To signal a conjunction of many inputs negative regulation is likely

Cells make many transitions from an old to a new phase of activity - between inactive and active states of an enzyme, or between phases of the cell cycle. If a cell is to survive, molecular prerequisites for functioning in the new phase should be available before a transition occurs. The cell's survival is more likely if a regulatory network gates the transition, preventing its occurrence until the prerequisites are available. Suppose a specific conjunction of inputs is required for a network, from which a single output governs the transition. Then we suggest that cells are likely to use negative regulation - a gating network based on a logical disjunction of signals for the absence of prerequisites - rather than positive regulation - a logical conjunction of signals for their presence. That is, if a logical conjunction of n prerequisites A1 AND A2 AND … AND An is needed in the new phase, a negative regulatory network is likely to enforce the corresponding logical disjunction, NOT (NOT A1 OR NOT A2 OR … OR NOT An). Five examples illustrate this conclusion.

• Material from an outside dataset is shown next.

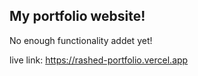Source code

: <h2>My portfolio website!</h2>

No enough functionality addet yet! <br>

live link: https://rashed-portfolio.vercel.app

Arguments based on performance criteria support the hypothesis: negative regulation is more economical than positive regulation, because networks for computing OR can use fewer and simpler parts than those for computing AND. Negative regulation can increase reliability, because a mechanism that uses fewer, simpler parts is less likely to fail. And, a negative regulatory network can be more robust - less susceptible to errors resulting from noisy input.